Later Saturday morning, after my last post, Ken was put back on "critical care status," which meant he was again hooked up to monitors for his heart, pulse, respiration, blood pressure, and oxygen. He had a CT scan of his chest which showed no abscesses or lesions or pockets of fluid. His doctors conferred with an infection specialist who changed one of Ken's antibiotics to one of the strongest IV antibiotics they could give him.
Then we waited to see what would happen.
Saturday night he had a low-grade fever that was gone by Sunday morning.
By this morning he had gone 24 hours without a fever...for the first time in two weeks.
Ken was feeling better and looked healthier. He started lobbying to go home this morning and tried again this afternoon. No go, although his improving condition again earned him an upgrade to "floor status" which stuck this time. Monitors were removed. Late this afternoon we were told he would be moved to a regular room on another floor, so for the third time he made a plea to go home.
The doctor on duty met his request with a challenge: if Ken could walk up and down the hall without oxygen and score better than a 92 oxygen rate on room air, he could go home. And Ken tried. He really tried, but I could tell he was winded. His oxygen rate was 86.
So he has been moved to a room on the 4th floor. He has the room to himself, and there is a bathroom with a door.

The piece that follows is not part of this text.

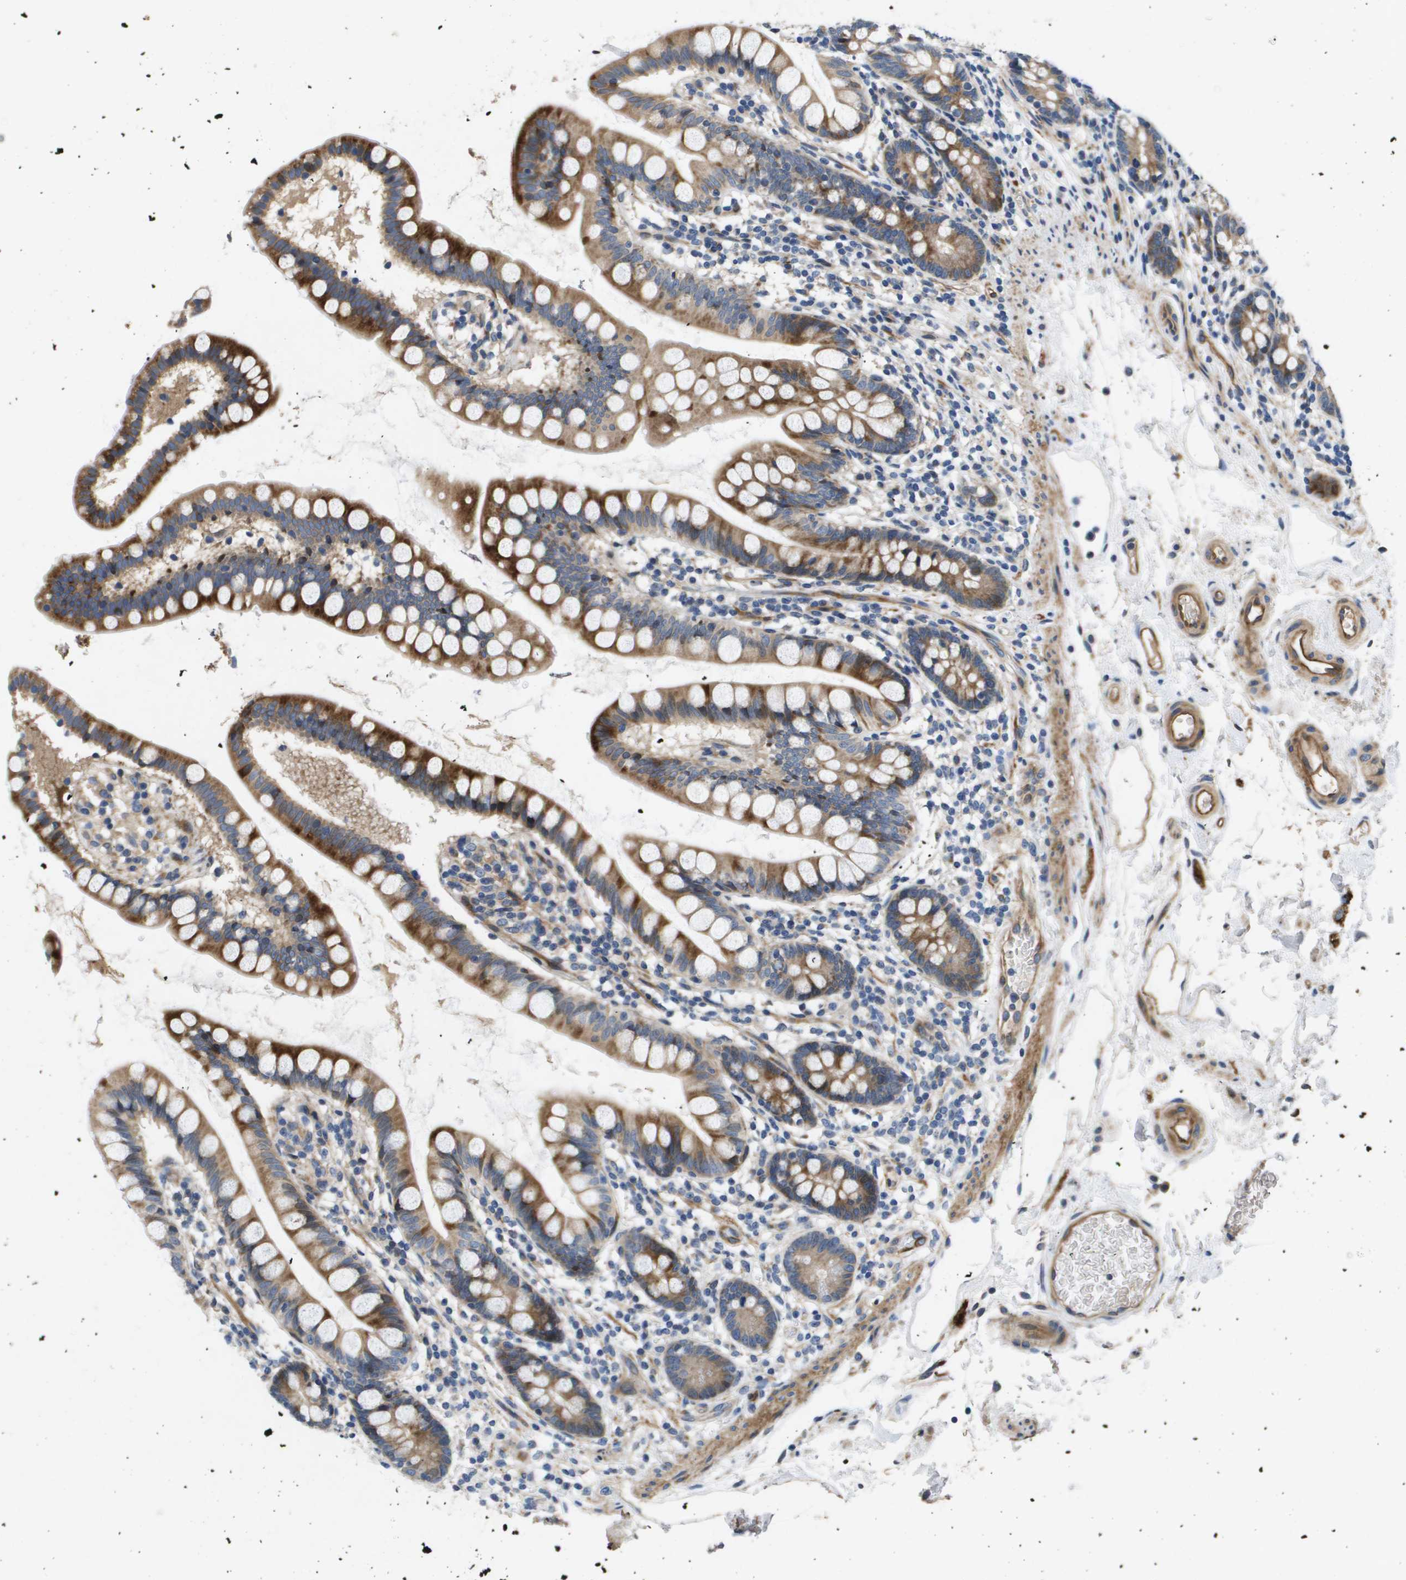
{"staining": {"intensity": "strong", "quantity": ">75%", "location": "cytoplasmic/membranous"}, "tissue": "small intestine", "cell_type": "Glandular cells", "image_type": "normal", "snomed": [{"axis": "morphology", "description": "Normal tissue, NOS"}, {"axis": "topography", "description": "Small intestine"}], "caption": "High-power microscopy captured an immunohistochemistry (IHC) histopathology image of unremarkable small intestine, revealing strong cytoplasmic/membranous expression in about >75% of glandular cells. The protein is stained brown, and the nuclei are stained in blue (DAB (3,3'-diaminobenzidine) IHC with brightfield microscopy, high magnification).", "gene": "ENTPD2", "patient": {"sex": "female", "age": 84}}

The nurse brought in a cot so I don't have to sleep in a recliner.
I was planning to go home tonight...until Ken was moved. I decided to stay in case he was discharged first thing in the morning.
This evening he went a couple hours without oxygen, and I could see that he was beginning to fade ~ his eyes drooped and his breathing got shallow. When the nurse checked his oxygen rate, it was 88. He is back on 2 liters of oxygen.
Ken has gone to bed. He is coughing and muttering in a restless sleep. I am glad I will be here when he wakes up, to help if he needs it or just to let him know he's not alone.
Someone said to me today that it may take a while for me to recognize the lesson from this experience. I told her I can't imagine what the lesson might be. We were doing fine, and we knew it. Ken and I would look at each other and say, at the same moment, how lucky we are ~ a good marriage, three great kids, and our health. We knew our lives were good. We didn't need a serious illness to teach us anything or point us in a different direction.
Four days ago I sat down with pen and paper. I told Ken I wanted to make a "wish list." I wanted us to write down everything we wanted....and we both knew his first item was a John Deere tractor. I wrote down that I want a job. Then we got silent. Of things that are within our control, we couldn't think of another thing that either of us wanted.
Yes, we have known for a long time how lucky we are, how blessed our lives are, and how much we have to be grateful for.
Ken is fighting a serious case of pneumonia, and he is slowly getting better. When he is well again, we will celebrate the things we treasure and how glad we are that we've known our good fortune all along.
Subscribe to:
Post Comments (Atom)
6 comments:
What a journey you are on ... I'm so glad Ken is slowly getting better and hope he continues to improve each day. Take care of yourself, too, Sharon, to stay strong. Sending good thoughts and prayers your way.
I stopped by your blog before I headed to bed, and found you'd posted this. This is such good news.
And it may not be a lesson this experience has for you, so much as a gift of some sort, even if (or especially if) it's a renewed celebration of this adventure called "life".
What a time you and Ken are living through. May he regain his health and come home to use that tractor.
Maybe it's not a lesson but an affirmation experience? Yeah, I know. Why? But there is no why. There just is.
I'm glad to hear that Ken is making progress. Men are such lousy patients. If they would just rest longer than they feel like it perhaps they would feel better sooner.
Make sure you are getting what you need too, 'k?
Oh my, Sharon. What an ordeal for Ken and for you going through this unexpected illness. You both are in my thoughts. Let's hope that this week he will get discharged and start the mending that comes when he's in familiar surroundings of home. There's nothing quite like home.
Sharon, my mother had lung issues and pneumonia, and my experience is that it's best not to rush going home. I would guess that Ken needs some solid time building up his lung capacity, and a reasonable stay in a hospital or rehab can really help.
I know you're coping with a lot right now, and I'll say a prayer for you and Ken.